== Task item ==
Rewrite the stretch from the start of the rows through the line containing "Het schrijven van", replacing "november" with "maart". Leave everything else unchanged.

== Transcribed page text ==
^^^^

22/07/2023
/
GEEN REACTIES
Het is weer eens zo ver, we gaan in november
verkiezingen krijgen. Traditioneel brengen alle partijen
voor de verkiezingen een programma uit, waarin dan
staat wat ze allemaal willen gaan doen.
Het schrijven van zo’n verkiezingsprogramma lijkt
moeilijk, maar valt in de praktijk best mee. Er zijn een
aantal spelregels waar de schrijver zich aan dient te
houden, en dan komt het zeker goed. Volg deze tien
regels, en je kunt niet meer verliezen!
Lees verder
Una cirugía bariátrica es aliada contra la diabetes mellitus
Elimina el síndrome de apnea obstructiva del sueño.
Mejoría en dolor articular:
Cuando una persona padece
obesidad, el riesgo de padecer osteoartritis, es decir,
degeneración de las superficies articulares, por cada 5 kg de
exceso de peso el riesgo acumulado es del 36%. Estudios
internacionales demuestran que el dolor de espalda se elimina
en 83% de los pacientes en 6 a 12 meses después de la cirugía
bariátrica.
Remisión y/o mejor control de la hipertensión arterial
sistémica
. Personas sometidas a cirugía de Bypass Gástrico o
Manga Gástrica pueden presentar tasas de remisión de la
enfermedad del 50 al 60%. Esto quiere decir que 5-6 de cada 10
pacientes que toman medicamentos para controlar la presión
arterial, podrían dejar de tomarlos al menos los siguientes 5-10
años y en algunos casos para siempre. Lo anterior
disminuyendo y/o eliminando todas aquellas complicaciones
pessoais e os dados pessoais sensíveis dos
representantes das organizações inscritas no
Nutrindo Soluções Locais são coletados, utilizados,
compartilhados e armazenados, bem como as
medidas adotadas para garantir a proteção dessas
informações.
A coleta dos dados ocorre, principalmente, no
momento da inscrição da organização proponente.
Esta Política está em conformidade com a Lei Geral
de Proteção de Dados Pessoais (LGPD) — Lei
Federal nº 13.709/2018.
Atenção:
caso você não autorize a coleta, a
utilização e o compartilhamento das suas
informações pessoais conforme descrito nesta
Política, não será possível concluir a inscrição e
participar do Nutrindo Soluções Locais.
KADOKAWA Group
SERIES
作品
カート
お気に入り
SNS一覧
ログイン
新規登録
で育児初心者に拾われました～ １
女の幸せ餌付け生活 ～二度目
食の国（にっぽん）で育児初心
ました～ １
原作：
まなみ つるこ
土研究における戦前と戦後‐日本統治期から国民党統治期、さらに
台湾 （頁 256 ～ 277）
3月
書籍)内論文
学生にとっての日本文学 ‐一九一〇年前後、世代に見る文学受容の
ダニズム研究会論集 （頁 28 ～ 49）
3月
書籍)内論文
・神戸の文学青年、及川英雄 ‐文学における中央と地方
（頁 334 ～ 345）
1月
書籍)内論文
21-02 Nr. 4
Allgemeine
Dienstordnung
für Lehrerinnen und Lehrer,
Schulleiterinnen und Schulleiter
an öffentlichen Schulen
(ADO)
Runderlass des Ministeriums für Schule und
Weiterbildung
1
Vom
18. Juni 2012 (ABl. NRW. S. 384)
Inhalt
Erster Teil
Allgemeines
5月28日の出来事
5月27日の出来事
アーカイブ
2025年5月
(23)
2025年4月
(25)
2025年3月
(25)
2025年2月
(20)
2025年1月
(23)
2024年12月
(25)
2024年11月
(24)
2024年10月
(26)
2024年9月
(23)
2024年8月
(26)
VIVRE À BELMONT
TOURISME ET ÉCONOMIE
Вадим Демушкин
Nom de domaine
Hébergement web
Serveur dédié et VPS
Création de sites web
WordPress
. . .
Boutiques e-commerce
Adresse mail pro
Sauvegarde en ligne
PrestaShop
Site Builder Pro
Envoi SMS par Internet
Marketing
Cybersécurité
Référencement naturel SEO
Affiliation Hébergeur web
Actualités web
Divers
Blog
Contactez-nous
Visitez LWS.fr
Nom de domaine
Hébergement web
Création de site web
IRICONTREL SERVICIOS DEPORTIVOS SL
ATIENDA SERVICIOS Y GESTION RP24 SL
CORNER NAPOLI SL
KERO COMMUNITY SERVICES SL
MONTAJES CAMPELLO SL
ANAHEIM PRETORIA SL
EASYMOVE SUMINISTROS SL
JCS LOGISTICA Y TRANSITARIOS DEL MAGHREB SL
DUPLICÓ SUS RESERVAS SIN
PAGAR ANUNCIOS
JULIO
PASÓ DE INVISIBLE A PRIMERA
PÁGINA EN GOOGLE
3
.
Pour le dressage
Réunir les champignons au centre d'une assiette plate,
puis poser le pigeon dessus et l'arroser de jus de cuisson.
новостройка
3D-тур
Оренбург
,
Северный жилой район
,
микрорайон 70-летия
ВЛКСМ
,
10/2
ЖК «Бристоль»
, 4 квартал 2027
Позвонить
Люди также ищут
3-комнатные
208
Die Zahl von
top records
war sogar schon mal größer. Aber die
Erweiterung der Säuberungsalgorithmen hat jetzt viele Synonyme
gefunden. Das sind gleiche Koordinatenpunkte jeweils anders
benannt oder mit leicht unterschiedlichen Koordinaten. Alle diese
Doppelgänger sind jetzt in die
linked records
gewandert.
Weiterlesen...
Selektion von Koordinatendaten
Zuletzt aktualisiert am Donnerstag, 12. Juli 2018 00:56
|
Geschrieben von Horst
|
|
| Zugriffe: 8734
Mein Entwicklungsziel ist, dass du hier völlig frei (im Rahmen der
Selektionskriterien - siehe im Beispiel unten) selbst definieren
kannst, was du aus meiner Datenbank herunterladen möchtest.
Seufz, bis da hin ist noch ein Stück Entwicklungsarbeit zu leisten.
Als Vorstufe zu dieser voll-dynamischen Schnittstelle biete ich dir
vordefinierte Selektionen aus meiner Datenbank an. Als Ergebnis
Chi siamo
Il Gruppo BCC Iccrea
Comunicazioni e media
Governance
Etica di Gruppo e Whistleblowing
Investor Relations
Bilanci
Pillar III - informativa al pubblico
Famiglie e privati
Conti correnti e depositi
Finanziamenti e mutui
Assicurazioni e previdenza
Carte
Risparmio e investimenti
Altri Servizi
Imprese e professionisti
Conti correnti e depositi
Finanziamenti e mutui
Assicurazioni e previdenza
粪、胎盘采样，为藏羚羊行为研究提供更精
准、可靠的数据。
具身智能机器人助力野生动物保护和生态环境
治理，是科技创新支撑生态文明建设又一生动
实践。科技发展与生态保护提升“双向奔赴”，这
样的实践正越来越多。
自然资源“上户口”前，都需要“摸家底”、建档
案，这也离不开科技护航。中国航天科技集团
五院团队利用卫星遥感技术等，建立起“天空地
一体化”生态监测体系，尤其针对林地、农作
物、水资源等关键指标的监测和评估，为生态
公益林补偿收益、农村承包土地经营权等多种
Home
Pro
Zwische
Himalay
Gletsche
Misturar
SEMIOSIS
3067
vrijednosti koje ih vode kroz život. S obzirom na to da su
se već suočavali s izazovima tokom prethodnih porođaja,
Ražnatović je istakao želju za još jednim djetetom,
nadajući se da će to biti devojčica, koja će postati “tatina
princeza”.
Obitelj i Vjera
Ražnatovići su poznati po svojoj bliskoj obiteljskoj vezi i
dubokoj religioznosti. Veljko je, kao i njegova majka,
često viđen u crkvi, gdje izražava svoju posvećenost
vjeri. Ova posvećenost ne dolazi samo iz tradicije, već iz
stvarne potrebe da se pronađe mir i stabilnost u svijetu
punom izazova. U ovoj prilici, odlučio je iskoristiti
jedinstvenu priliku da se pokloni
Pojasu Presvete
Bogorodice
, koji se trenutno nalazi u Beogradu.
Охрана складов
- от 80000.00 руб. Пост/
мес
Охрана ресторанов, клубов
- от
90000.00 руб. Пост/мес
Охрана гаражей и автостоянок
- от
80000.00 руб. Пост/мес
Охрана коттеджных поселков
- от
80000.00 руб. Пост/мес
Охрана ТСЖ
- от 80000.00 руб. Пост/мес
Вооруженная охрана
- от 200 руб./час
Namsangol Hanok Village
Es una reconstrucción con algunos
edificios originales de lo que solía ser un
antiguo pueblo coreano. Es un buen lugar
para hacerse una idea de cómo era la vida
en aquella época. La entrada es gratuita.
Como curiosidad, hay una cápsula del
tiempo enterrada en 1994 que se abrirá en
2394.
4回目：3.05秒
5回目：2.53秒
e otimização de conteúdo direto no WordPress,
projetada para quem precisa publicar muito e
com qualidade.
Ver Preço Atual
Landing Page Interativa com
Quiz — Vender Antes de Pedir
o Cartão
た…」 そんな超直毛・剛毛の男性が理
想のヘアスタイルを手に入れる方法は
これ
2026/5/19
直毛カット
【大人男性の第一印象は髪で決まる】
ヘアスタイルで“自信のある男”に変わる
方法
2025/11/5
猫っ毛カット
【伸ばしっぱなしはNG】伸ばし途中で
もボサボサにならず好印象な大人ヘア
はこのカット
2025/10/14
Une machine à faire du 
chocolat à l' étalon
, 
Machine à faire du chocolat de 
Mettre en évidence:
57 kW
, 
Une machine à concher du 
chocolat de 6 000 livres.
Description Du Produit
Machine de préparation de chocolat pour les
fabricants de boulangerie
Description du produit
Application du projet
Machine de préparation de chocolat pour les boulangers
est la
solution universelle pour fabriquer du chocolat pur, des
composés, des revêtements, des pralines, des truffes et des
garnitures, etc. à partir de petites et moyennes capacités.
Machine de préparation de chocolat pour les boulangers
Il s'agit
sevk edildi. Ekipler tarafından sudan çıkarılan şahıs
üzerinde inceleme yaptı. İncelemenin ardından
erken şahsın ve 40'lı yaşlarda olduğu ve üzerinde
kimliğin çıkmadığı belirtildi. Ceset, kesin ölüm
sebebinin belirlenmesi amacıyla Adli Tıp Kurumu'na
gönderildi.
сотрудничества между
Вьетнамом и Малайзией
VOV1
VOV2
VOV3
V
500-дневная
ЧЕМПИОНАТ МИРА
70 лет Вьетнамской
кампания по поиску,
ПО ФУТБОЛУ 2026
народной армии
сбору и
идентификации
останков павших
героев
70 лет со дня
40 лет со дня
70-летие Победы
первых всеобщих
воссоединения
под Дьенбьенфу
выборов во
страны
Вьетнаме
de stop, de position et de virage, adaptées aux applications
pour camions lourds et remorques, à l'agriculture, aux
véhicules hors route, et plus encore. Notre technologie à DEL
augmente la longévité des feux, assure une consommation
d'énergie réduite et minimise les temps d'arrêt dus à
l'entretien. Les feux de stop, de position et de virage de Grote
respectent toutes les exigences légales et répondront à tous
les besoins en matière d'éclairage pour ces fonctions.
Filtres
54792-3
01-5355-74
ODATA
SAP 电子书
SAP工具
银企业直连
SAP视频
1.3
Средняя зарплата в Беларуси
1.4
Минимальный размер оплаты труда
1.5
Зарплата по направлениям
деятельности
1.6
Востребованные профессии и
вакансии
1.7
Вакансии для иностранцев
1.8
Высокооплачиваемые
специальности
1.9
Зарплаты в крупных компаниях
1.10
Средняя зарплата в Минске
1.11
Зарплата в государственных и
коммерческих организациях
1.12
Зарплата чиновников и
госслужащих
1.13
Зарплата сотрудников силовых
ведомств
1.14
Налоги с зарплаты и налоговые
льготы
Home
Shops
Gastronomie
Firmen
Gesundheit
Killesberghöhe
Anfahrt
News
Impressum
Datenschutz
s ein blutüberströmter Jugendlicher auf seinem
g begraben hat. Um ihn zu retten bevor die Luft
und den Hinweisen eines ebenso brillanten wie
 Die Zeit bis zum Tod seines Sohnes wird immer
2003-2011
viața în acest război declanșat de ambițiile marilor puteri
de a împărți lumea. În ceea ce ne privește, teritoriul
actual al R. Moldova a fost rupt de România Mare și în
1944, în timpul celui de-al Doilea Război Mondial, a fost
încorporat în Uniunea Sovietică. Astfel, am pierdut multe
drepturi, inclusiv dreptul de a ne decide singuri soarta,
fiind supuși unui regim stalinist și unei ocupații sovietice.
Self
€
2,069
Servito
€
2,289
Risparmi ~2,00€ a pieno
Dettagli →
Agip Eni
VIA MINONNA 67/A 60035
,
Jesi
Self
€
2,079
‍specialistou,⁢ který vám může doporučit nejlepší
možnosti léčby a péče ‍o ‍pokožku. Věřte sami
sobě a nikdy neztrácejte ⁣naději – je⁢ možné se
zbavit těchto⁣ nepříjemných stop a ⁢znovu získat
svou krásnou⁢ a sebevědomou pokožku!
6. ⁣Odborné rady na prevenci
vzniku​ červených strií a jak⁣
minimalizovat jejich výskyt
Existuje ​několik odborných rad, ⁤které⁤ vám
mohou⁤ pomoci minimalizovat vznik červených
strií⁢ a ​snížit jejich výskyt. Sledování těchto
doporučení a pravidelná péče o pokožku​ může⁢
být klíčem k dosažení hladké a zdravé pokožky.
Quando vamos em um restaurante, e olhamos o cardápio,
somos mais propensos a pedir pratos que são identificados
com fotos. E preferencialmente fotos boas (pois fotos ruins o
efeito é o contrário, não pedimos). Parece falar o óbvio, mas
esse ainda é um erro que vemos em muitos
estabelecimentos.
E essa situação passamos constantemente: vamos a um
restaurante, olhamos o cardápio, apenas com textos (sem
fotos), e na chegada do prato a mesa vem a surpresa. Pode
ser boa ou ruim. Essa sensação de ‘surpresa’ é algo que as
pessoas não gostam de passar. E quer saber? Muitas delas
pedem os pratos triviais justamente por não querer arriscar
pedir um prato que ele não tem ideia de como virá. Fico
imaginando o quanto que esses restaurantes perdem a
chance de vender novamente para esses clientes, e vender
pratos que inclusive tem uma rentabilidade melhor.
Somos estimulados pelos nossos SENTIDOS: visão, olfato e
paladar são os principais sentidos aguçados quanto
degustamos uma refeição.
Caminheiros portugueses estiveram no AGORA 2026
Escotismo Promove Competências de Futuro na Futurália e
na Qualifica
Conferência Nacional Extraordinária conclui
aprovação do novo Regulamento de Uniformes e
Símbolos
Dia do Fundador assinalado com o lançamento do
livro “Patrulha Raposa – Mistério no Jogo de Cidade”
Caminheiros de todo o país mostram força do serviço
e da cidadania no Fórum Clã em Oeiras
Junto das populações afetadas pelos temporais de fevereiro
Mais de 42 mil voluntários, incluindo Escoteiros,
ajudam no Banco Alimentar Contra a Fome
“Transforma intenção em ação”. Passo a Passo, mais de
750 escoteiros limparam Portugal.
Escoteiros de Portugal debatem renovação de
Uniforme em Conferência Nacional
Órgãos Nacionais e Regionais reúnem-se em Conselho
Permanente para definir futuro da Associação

^^^^

== Result of the exercise ==
22/07/2023
/
GEEN REACTIES
Het is weer eens zo ver, we gaan in maart
verkiezingen krijgen. Traditioneel brengen alle partijen
voor de verkiezingen een programma uit, waarin dan
staat wat ze allemaal willen gaan doen.
Het schrijven van zo’n verkiezingsprogramma lijkt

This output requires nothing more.